** Opening Supplied material block **

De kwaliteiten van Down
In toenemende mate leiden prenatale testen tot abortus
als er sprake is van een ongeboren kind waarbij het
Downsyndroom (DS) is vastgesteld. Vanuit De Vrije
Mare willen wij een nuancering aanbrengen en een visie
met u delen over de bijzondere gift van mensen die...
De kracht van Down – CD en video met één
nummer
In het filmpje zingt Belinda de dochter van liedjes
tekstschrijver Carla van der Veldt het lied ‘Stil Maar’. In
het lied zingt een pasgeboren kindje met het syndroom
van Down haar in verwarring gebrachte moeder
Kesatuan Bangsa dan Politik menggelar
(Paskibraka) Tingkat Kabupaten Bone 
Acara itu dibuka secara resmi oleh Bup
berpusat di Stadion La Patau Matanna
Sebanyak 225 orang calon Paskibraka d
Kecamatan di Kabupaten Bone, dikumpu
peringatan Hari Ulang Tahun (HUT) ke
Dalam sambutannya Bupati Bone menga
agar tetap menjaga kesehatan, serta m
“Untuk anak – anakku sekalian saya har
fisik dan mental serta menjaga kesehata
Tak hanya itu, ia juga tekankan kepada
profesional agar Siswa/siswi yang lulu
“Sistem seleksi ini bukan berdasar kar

** Closing Supplied material block **

Exercise requirements | An exact copy of every record above is what's needed here.

Answer to this problem |
De kwaliteiten van Down
In toenemende mate leiden prenatale testen tot abortus
als er sprake is van een ongeboren kind waarbij het
Downsyndroom (DS) is vastgesteld. Vanuit De Vrije
Mare willen wij een nuancering aanbrengen en een visie
met u delen over de bijzondere gift van mensen die...
De kracht van Down – CD en video met één
nummer
In het filmpje zingt Belinda de dochter van liedjes
tekstschrijver Carla van der Veldt het lied ‘Stil Maar’. In
het lied zingt een pasgeboren kindje met het syndroom
van Down haar in verwarring gebrachte moeder
Kesatuan Bangsa dan Politik menggelar
(Paskibraka) Tingkat Kabupaten Bone 
Acara itu dibuka secara resmi oleh Bup
berpusat di Stadion La Patau Matanna
Sebanyak 225 orang calon Paskibraka d
Kecamatan di Kabupaten Bone, dikumpu
peringatan Hari Ulang Tahun (HUT) ke
Dalam sambutannya Bupati Bone menga
agar tetap menjaga kesehatan, serta m
“Untuk anak – anakku sekalian saya har
fisik dan mental serta menjaga kesehata
Tak hanya itu, ia juga tekankan kepada
profesional agar Siswa/siswi yang lulu
“Sistem seleksi ini bukan berdasar kar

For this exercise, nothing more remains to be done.